A myocyte was Mg²⁺ loaded by superfusing it with Ca²⁺- and Na⁺-free Tyrode solution containing 30 mm Mg²⁺. When [fMg²⁺]_i approached 2 mm, the superfusate was switched to a ‘Mg²⁺-clamp’ solution that contained 1 mm Mg²⁺ (Ca²⁺ and Na⁺ free) to prevented further rise in [fMg²⁺]_i. After 5 min, superfusate [Mg²⁺] was increased to 30 mm for 5 min and then the myocyte was superfused with normal Tyrode solution. Imipramine (0.2 mm) was added to superfusates from the start of the Mg²⁺-clamp period until the end of the second loading phase. Rates of [fMg²⁺]_i rise during the two load periods were measured and compared. Explanation of bars and composition of solutions as in legend to Fig. 1.

Figure 7. Effects of KB-R7943 on [fMg²⁺]_i rise

Myocytes were superfused with Ca²⁺- and Na⁺-free loading solution containing 30 mm Mg²⁺. With some cells (A), 20 μm KB-R7943 (KBR) was added to the superfusate when [fMg²⁺]_i was well above 2 mm. With others (B), 20 μm KB-R7943 was added to the superfusate once it was clear that [fMg²⁺]_i was increasing, but well before it reached 2 mm. After sufficient time to establish the rate of [fMg²⁺]_i change, the cells were superfused with normal Tyrode solution. In both cases, [fMg²⁺]_i returned to the initial preload level. Explanation of bars and composition of solutions as in legend to Fig. 1.

Figure 8. High external [K⁺] slows the rate of [fMg²⁺]_i rise

After equilibration in normal Tyrode solution and superfusion with Ca²⁺-free Tyrode solution for 3 min, a myocyte was superfused with a high-[K⁺] loading solution containing (mm): Mg²⁺, 30; Na⁺, 70; and K⁺, 70 for 10 min. Superfusate [K⁺] was then reduced to 6 mm (replaced by NMDG) for 5 min, increased to 70 mm for 4 min, and then reduced to 6 mm for the rest of the experiment. Superfusate [Mg²⁺] was reduced to 1 mm at 27 min to stabilize [fMg²⁺]_i before superfusion with normal Tyrode solution started at 32 min.

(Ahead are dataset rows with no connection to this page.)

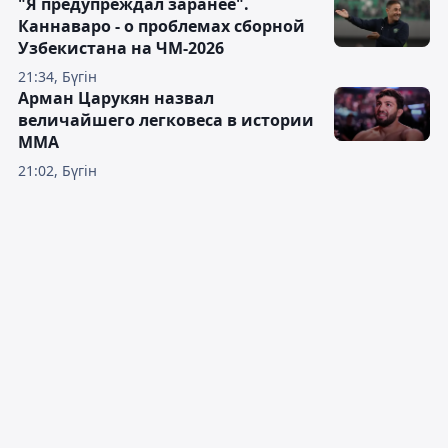
"Я предупреждал заранее".
Каннаваро - о проблемах сборной
Узбекистана на ЧМ-2026
21:34, Бүгін
Арман Царукян назвал
величайшего легковеса в истории
ММА
21:02, Бүгін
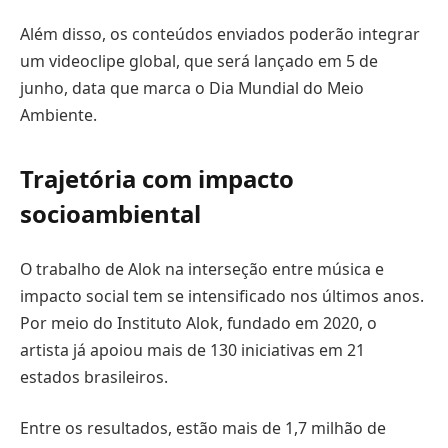
Além disso, os conteúdos enviados poderão integrar
um videoclipe global, que será lançado em 5 de
junho, data que marca o Dia Mundial do Meio
Ambiente.
Trajetória com impacto
socioambiental
O trabalho de Alok na interseção entre música e
impacto social tem se intensificado nos últimos anos.
Por meio do Instituto Alok, fundado em 2020, o
artista já apoiou mais de 130 iniciativas em 21
estados brasileiros.
Entre os resultados, estão mais de 1,7 milhão de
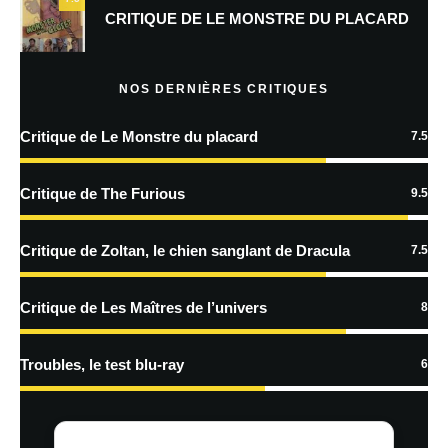
Prévenez-moi de tous les nouveaux commentaires par e-mail.
CRITIQUE DE LE MONSTRE DU PLACARD
Prévenez-moi de tous les nouveaux articles par e-mail.
NOS DERNIÈRES CRITIQUES
Critique de Le Monstre du placard
7.5
En savoir
plus sur la façon dont les données de vos commentaires sont
Critique de The Furious
9.5
traitées
Critique de Zoltan, le chien sanglant de Dracula
7.5
Critique de Les Maîtres de l’univers
8
Troubles, le test blu-ray
6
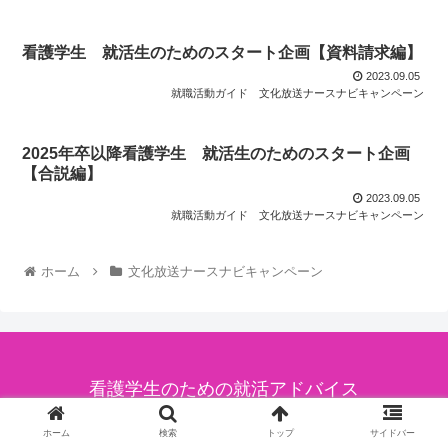
看護学生 就活生のためのスタート企画【資料請求編】
2023.09.05
就職活動ガイド
文化放送ナースナビキャンペーン
2025年卒以降看護学生 就活生のためのスタート企画
【合説編】
2023.09.05
就職活動ガイド
文化放送ナースナビキャンペーン
ホーム
文化放送ナースナビキャンペーン
看護学生のための就活アドバイス
© 2022 看護学生のための就活アドバイス.
ホーム
検索
トップ
サイドバー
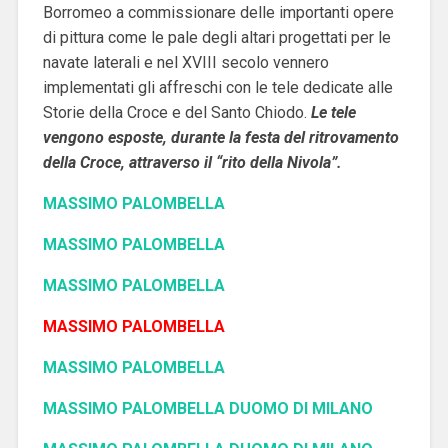
Borromeo a commissionare delle importanti opere
di pittura come le pale degli altari progettati per le
navate laterali e nel XVIII secolo vennero
implementati gli affreschi con le tele dedicate alle
Storie della Croce e del Santo Chiodo.
Le tele
vengono esposte, durante la festa del ritrovamento
della Croce, attraverso il “rito della Nivola”.
MASSIMO PALOMBELLA
MASSIMO PALOMBELLA
MASSIMO PALOMBELLA
MASSIMO PALOMBELLA
MASSIMO PALOMBELLA
MASSIMO PALOMBELLA DUOMO DI MILANO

Rates of [fMg²⁺]_i rise were measured at both values of [K⁺]. Explanation of bars and composition of solutions as in legend to Fig. 1.

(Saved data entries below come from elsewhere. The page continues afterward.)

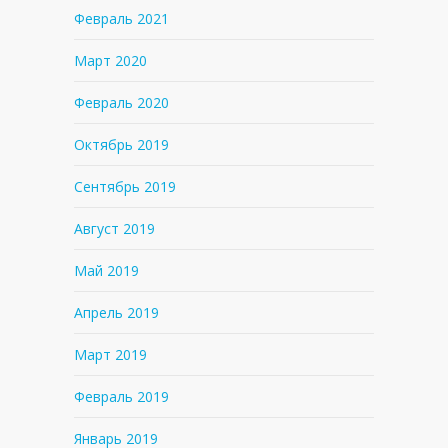
Февраль 2021
Март 2020
Февраль 2020
Октябрь 2019
Сентябрь 2019
Август 2019
Май 2019
Апрель 2019
Март 2019
Февраль 2019
Январь 2019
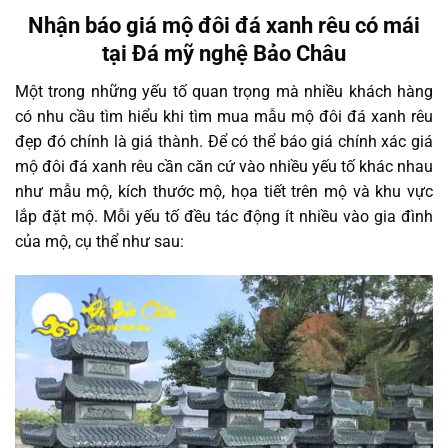
Nhận báo giá mộ đôi đá xanh rêu có mái
tại Đá mỹ nghệ Bảo Châu
Một trong những yếu tố quan trọng mà nhiều khách hàng
có nhu cầu tìm hiểu khi tìm mua mẫu mộ đôi đá xanh rêu
đẹp đó chính là giá thành. Để có thể báo giá chính xác giá
mộ đôi đá xanh rêu cần căn cứ vào nhiều yếu tố khác nhau
như mẫu mộ, kích thước mộ, họa tiết trên mộ và khu vực
lắp đặt mộ. Mỗi yếu tố đều tác động ít nhiều vào gia đình
của mộ, cụ thể như sau:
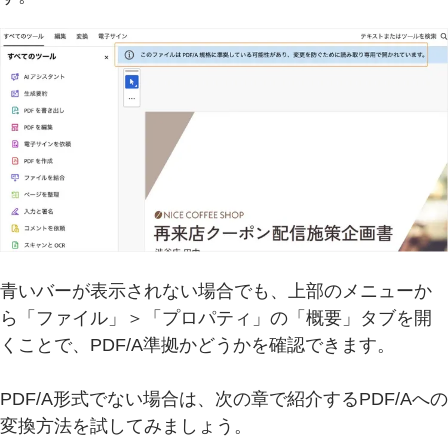
青いバーが表示されない場合でも、上部のメニューか
ら「ファイル」＞「プロパティ」の「概要」タブを開
くことで、PDF/A準拠かどうかを確認できます。
PDF/A形式でない場合は、次の章で紹介するPDF/Aへの
変換方法を試してみましょう。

Figure 9. Membrane depolarization slows [fMg²⁺]_i rise

A myocyte containing mag-fura-2 was patch clamped in whole-cell configuration. Its membrane potential (V) was maintained at −80 mV while it was superfused with normal Tyrode solution and then with Ca²⁺-free Tyrode solution. On changing to a Na⁺- and Ca²⁺-free Tyrode solution containing 30 mm Mg²⁺, and with the potential still clamped at −80 mV, [fMg²⁺]_i started to rise rapidly. When [fMg²⁺]_i reached about 2 mm, the potential was clamped to 0 mV for 2 min, after which it was returned to −80 mV for the rest of the experiment. Patch pipette resistance was 3 MΩ in normal Tyrode solution when filled with internal solution, and series resistance was < 10 MΩ at the beginning of the experiment. The upper panel shows membrane potential and the middle panel clamp current (I_m). Explanation of bars and composition of solutions as in legend to Fig. 1.